Abstract ClpC is a molecular chaperone of the Hsp100 family. In higher plants there are two chloroplast-localized paralogs (ClpC1 and ClpC2) that are approximately 93% similar in primary sequence. In this study, we have characterized two independent Arabidopsis (Arabidopsis thaliana) clpC1 T-DNA insertion mutants lacking on average 65% of total ClpC content. Both mutants display a retarded-growth phenotype, leaves with a homogenous chlorotic appearance throughout all developmental stages, and more perpendicular secondary influorescences. Photosynthetic performance was also impaired in both knockout lines, with relatively fewer photosystem I and photosystem II complexes, but no changes in ATPase and Rubisco content.

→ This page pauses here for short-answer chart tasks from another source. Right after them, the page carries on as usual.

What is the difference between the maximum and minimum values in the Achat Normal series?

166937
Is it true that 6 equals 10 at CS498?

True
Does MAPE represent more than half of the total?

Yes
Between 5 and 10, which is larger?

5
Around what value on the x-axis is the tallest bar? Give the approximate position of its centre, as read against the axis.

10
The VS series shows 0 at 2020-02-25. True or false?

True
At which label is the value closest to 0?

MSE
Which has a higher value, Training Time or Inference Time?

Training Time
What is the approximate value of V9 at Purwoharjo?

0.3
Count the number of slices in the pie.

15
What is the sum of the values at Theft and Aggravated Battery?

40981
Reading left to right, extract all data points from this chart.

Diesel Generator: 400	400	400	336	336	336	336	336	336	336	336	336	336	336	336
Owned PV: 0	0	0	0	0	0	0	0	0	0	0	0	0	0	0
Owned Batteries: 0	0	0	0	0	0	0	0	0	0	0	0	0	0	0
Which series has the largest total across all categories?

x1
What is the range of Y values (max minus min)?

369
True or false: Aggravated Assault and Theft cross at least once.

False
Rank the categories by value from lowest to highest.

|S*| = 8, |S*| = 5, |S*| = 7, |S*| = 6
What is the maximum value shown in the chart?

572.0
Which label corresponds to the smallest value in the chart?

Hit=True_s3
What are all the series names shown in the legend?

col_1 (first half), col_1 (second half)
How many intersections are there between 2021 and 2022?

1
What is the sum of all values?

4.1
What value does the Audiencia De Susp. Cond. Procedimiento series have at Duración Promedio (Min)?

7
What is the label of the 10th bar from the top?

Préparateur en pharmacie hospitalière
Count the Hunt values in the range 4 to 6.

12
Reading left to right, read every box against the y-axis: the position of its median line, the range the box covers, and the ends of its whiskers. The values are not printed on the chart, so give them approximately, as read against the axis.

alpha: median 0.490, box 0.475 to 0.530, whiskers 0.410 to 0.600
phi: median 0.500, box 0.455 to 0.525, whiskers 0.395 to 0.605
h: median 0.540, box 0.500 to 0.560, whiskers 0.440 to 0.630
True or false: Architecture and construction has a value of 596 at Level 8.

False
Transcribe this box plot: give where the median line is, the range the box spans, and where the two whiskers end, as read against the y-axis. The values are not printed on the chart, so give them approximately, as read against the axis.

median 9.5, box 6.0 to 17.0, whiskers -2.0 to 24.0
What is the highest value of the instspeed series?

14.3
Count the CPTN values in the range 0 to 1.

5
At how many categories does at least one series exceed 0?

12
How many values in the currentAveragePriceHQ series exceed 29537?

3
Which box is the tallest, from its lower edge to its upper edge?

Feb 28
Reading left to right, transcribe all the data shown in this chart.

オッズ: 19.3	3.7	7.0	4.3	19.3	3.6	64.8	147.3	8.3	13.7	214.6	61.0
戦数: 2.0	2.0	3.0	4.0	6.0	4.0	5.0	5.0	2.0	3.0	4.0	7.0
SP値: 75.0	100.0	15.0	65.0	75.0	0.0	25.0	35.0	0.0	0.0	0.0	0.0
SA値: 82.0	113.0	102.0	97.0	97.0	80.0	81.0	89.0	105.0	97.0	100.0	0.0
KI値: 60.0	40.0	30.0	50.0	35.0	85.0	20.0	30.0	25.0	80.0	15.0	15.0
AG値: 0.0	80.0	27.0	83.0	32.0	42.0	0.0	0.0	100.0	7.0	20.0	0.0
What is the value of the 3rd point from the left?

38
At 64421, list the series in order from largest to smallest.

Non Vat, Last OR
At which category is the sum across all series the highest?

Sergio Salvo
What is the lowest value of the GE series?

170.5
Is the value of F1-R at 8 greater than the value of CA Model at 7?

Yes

However, despite the specific drop in photosystem I and photosystem II content, no changes in leaf cell anatomy or chloroplast ultrastructure were observed in the mutants compared to the wild type. Previously proposed functions for envelope-associated ClpC in chloroplast protein import and degradation of mistargeted precursors were examined and shown not to be significantly impaired in the clpC1 mutants. In the stroma, where the majority of ClpC protein is localized, marked increases of all ClpP paralogs were observed in the clpC1 mutants but less variation for the ClpR paralogs and a corresponding decrease in the other chloroplast-localized Hsp100 protein, ClpD. Increased amounts of other stromal molecular chaperones (Cpn60, Hsp70, and Hsp90) and several RNA-binding proteins were also observed. Our data suggest that overall ClpC as a stromal molecular chaperone plays a vital role in chloroplast function and leaf development and is likely involved in photosystem biogenesis.